Le Magazine des livres, numéro hors série, propose 200 critiques de livres qui ont le plus compté en 2009. 200 livres très représentatifs de la littérature d’aujourd’hui, embrigadée dans une société à laquelle elle ressemble trait pour trait.

En effet, si l’on excepte un gros 10 % des ouvrages, dans leur immense majorité les romans et essais critiqués ont tous un point commun : la noirceur.

On peut les diviser en deux catégories. D’un côté, le mal être du moi engendré par la famille, parents, grands-parents, tares et non dits. Une calamité d’où il ressort que la responsabilité d’être soi et mal dans sa peau est la faute à l’autre, le parent, l’ancêtre voir le frère ou la sœur.

« Famille je vous hais » disait l’un, car se prendre en charge n’est plus un devoir, c’est une inscription maladive de plus dans les gènes.

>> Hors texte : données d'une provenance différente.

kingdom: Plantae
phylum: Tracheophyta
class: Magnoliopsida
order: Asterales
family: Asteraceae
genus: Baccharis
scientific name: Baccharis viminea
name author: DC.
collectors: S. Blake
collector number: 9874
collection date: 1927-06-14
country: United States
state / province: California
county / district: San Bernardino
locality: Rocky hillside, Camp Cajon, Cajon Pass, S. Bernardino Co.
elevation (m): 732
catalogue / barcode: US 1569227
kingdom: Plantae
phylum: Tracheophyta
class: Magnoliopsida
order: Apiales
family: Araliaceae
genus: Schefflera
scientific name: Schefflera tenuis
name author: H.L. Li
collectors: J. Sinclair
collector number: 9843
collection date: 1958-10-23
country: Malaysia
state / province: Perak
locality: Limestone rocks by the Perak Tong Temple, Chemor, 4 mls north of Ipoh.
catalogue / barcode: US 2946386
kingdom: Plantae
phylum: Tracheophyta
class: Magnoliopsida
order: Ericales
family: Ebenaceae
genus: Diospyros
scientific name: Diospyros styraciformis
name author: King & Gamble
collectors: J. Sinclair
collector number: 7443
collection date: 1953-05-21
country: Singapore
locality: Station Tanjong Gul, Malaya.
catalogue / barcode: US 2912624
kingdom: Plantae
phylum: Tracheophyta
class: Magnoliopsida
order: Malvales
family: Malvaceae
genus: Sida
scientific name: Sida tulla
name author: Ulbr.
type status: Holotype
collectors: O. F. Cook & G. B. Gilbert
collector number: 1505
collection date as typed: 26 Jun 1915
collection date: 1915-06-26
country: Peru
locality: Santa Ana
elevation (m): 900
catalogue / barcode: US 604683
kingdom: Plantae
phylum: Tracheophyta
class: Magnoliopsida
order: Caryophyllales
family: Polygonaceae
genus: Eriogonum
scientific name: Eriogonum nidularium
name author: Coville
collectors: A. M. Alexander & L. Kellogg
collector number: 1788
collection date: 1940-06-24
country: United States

Seconde catégorie, la noirceur des jours. Au banc des accusés, la société. Cause de tous les mots, la société. Ce n’est plus le crépuscule vous dis-je, ce sont les ténèbres ! Aucun espoir, la lie des jours, la pestilence d’exister !

Mais c’est oublier sans innocence que la société est formée d’individus… Vous et moi. Eux. Cette clairvoyance malheureusement est absente, la société, c’est les autres.

Il en résulte une littérature désabusée, cynique, désespérée. Une littérature qui balance entre perfidie, détresse et scatologie.

Restent les 10 %  d’espoir. Des livres lumineux, généreux, aériens ou drus mais non dénués d’humour. Des romans qu’il convient de lire pour croire encore aux sourires, pour espérer en l’homme. Ce ne sont pas des écrits rescapés d’une société révolue. Pas encore si vous les ouvrez.